* [Aim of the task] Quote the passage of the Tarkenton interview article exactly, between the words "The references to" and "as a freshman.", inclusive.

Fran Tarkenton Compares Himself to Johnny Manziel in Recent Interview

Matt FitzgeraldCorrespondent IIIMarch 11, 2014

INDIANAPOLIS, IN - FEBRUARY 03:  SiriusXM host and NFL Hall of Fame QB Fran Tarkenton attends SiriusXM Broadcasts Live From Radio Row during Super Bowl XLVI Week in Indianapolis at the JW Marriott on February 3, 2012 in Indianapolis, Indiana.  (Photo by Cindy Ord/Getty Images for SiriusXM)
Cindy Ord/Getty Images

Due to his diminutive stature, uncanny knack for extending plays out of the pocket and being excellent at playing quarterback, Johnny Manziel has been compared to NFL legend Fran Tarkenton.

The Texas A&M Heisman Trophy winner figures to be a top pick in the upcoming NFL draft, but whether he can succeed in the pros is a subject of much debate. So of course, it's interesting to ponder what Tarkenton would have to say about Manziel's professional prospects, and thanks to Jim Corbett of USA Today, an in-depth assessment from Tarkenton is now public record.    

Tarkenton said in the Tuesday report that he sees a lot of himself in Manziel, and that the 21-year-old dynamo has all the elements to succeed at the next level as a player:

Nobody really played like I played. This kid plays like I did more than anybody else. He's the closest thing I've seen to myself. Russell Wilson has some of it. But Manziel has those similarities even more so than Russell. Manziel is a quarterback savant. People are going to say, "Well, he's only 5-11¾ tall." I wasn't as big, strong and fast as all these other players. But I knew how to play. What Manziel has is an instinctive vision. He did it against the toughest level of college football, twice the last two years against Nick Saban's Alabama defense.

The references to Seattle Seahawks quarterback Russell Wilson make sense, but the fact that Tarkenton went so far as to imply Manziel has more of an "it" factor than a signal-caller who just won a Super Bowl in his second pro season is a big statement.

As many Johnny Football advocates have alluded to, Tarkenton pointed out how dominant Manziel was against Alabama, the premier program in college football with one of the best defenses year in and year out. Both times Manziel faced the Crimson Tide, he lit it up and won at Tuscaloosa as a freshman.

* [Record excerpts]
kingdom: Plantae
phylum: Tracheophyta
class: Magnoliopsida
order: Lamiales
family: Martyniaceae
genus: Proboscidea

* [Response to this task]
The references to Seattle Seahawks quarterback Russell Wilson make sense, but the fact that Tarkenton went so far as to imply Manziel has more of an "it" factor than a signal-caller who just won a Super Bowl in his second pro season is a big statement.

As many Johnny Football advocates have alluded to, Tarkenton pointed out how dominant Manziel was against Alabama, the premier program in college football with one of the best defenses year in and year out. Both times Manziel faced the Crimson Tide, he lit it up and won at Tuscaloosa as a freshman.